EXTRAIT DU DOCUMENT ▸
*-*-*
Des soirées jusqu'aux douze coups

M.-H.T. et M.-A.G. Publié le - Mis à jour le

Musique / Festivals

Zach Rogue, la voix de Rogue Wave ouvre les portes de la soirée. Mais ne se montre pas à la hauteur des compositions folk rock bien balancées de la formation d'Okland. Atomisant, le concert de Health à l'Orangerie offre un tout autre visage. Une sorte de noise abrasif emprunté à ce que les Liars ont de plus primal. Cette tornade bruitiste contrôlée séduit les rares spectateurs présents. Et sans doute égarés puisque l'album du combo n'est pas encore dans les bacs sous nos latitudes. Les Battles n'ont qu'à bien se tenir, leur équivalent punk explose sur scène. Les frontmen de la formation bougent comme des possédés, une image est en parfaite diégèse avec leur son primal et volcanique. Dommage que la voix du chanteur qui oscille entre lamentations et cris se retrouve en sourdine, effacée derrière un mur du son efficace mais mal géré.

Dans un tout autre style, Dälek assure la suite des événements dans la fraîcheur de la Rotonde. Son hip hop inquiétant et atmosphérique séduit, mais déroule parfois une monotonie gênante. La pop rock disco house de Friendly Fires remet de bonne humeur. Ces grands enfants des Raptures et de Radio 4, de passage sur le continent entre plusieurs dates britanniques, ont du mal à décoller. Mais la seconde moitié de leur prestation prend une tournure nettement plus funk et electro dans la lignée de LCD Soundsystem. Ludique et inventive, la joyeuse troupe finit par recueillir sans difficulté les faveurs de la salle qui se met à danser. Avec son look de Big Lebowski, Sébastien Tellier hypnotise la foule agglutinée sous le chapiteau à coups de grosses nappes synthés et de guitares 80's. L'improbable et fantasque chanteur français qui vient de sortir l'imparable Sexuality (produit par Guy-Man l'un des Daft Punk) clôt la soirée en beauté sans compter, jusqu'aux douze coups de minuits.
*-*-*
SECTION DES DONNÉES ▸

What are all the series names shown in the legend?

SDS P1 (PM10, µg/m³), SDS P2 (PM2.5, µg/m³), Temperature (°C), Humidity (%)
*-*-*
OBJET DE LA TÂCHE ▸ Reproduisez à l'identique le passage de la chronique de concerts allant de « Musique / Festivals » jusqu'à « mais mal géré. » inclus. Les lignes qui précèdent constituent un ensemble distinct du texte.

RÉPONSE PROPOSÉE ▸
Musique / Festivals

Zach Rogue, la voix de Rogue Wave ouvre les portes de la soirée. Mais ne se montre pas à la hauteur des compositions folk rock bien balancées de la formation d'Okland. Atomisant, le concert de Health à l'Orangerie offre un tout autre visage. Une sorte de noise abrasif emprunté à ce que les Liars ont de plus primal. Cette tornade bruitiste contrôlée séduit les rares spectateurs présents. Et sans doute égarés puisque l'album du combo n'est pas encore dans les bacs sous nos latitudes. Les Battles n'ont qu'à bien se tenir, leur équivalent punk explose sur scène. Les frontmen de la formation bougent comme des possédés, une image est en parfaite diégèse avec leur son primal et volcanique. Dommage que la voix du chanteur qui oscille entre lamentations et cris se retrouve en sourdine, effacée derrière un mur du son efficace mais mal géré.